# EXERCISE DESCRIPTION:
Which of the lines below contain the string "done"? Copy each one.

# DATASET EXCERPTS:
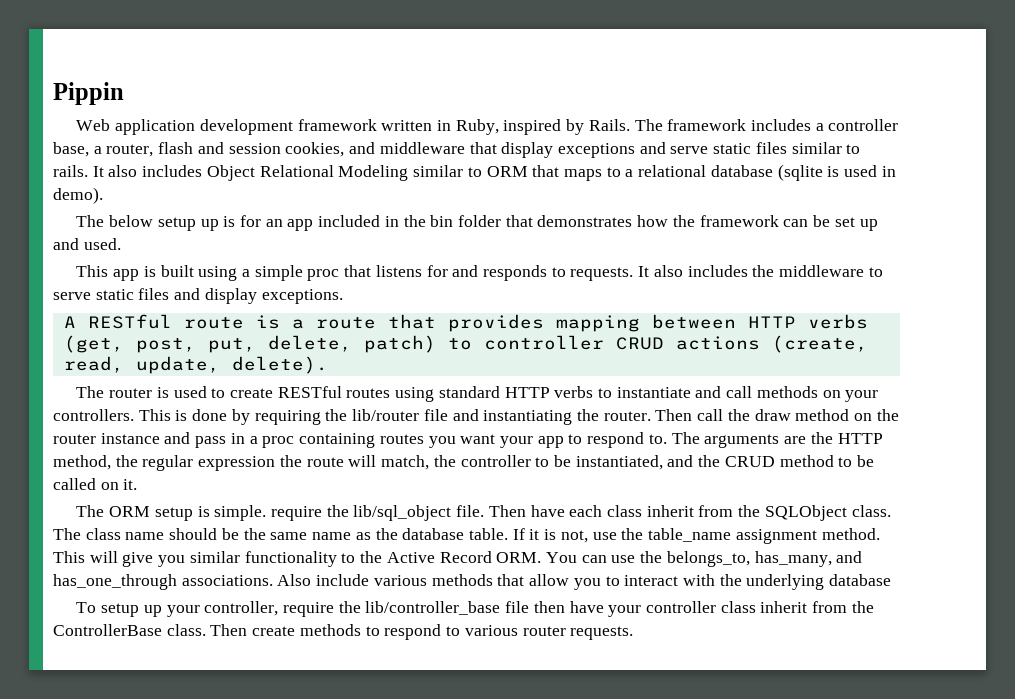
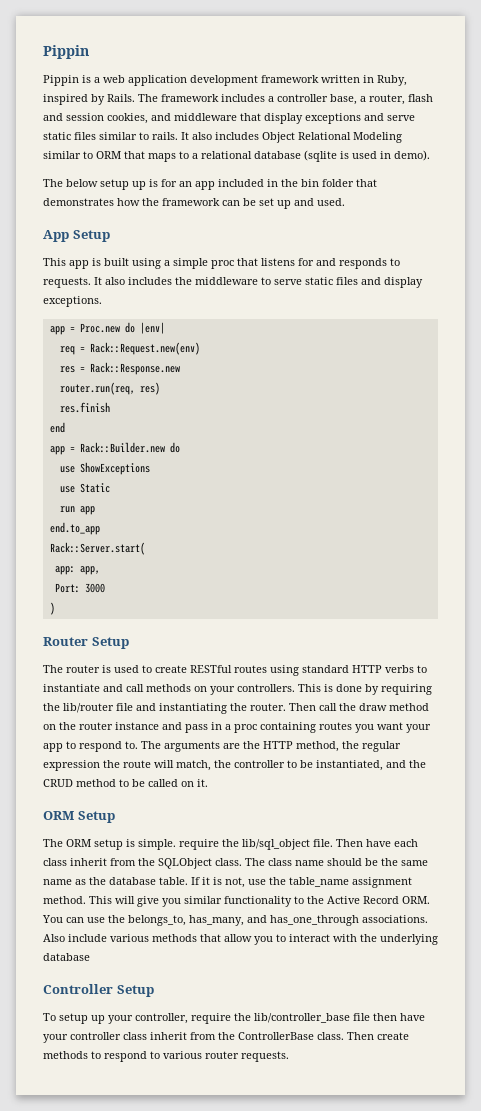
[76,119,111,131] Web -> [43,75,125,86] Pippin is a web
(121, 244) none -> [43,230,110,242] // App Setup
[63,314,868,332] [63,335,868,353] [63,356,328,374] A RESTful route is a route that provides mapping between HTTP verbs (get, post, put, delete, patch) to controller CRUD actions (create, read, update, delete). -> [49,322,165,335] [59,342,200,355] [59,362,180,375] [59,382,160,395] [59,402,110,413] [49,422,65,433] [49,442,180,455] [59,462,150,475] [59,483,110,493] [59,506,95,515] [49,522,100,535] [49,542,145,555] [54,566,100,575] [54,583,105,593] [49,602,55,615] [43,637,129,649] app = Proc.new do |env| // req = Rack::Request.new(env) // res = Rack::Response.new // router.run(req, res) // res.finish // end // app = Rack::Builder.new do // use ShowExceptions // use Static // run app // end.to_app // Rack::Server.start( // app: app, // Port: 3000 // ) // Router Setup
(138, 484) none -> [43,811,115,823] // ORM Setup
(892, 580) none -> [43,984,154,997] // Controller Setup

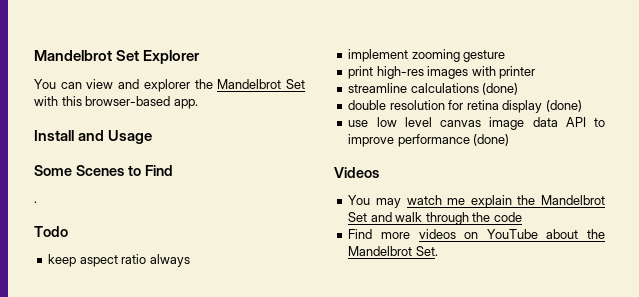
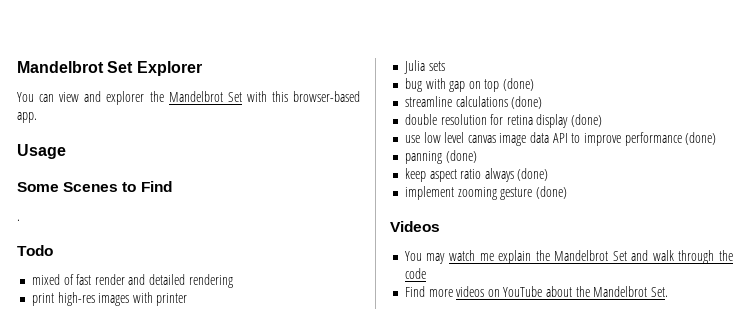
[34,130,105,141] Install and -> (37, 117) none
[48,254,190,267] [348,49,506,62] keep aspect ratio always // implement zooming gesture -> [31,274,233,288] mixed of fast render and detailed rendering
(536, 72) none -> [403,60,445,74] [404,78,535,92] // Julia sets // bug with gap on top (done)
(510, 140) none -> [404,150,477,164] [404,168,549,182] [404,186,567,200] // panning (done) // keep aspect ratio always (done) // implement zooming gesture (done)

# SOLUTION TO THIS PROBLEM:
(536, 72) none -> [403,60,445,74] [404,78,535,92] // Julia sets // bug with gap on top (done)
(510, 140) none -> [404,150,477,164] [404,168,549,182] [404,186,567,200] // panning (done) // keep aspect ratio always (done) // implement zooming gesture (done)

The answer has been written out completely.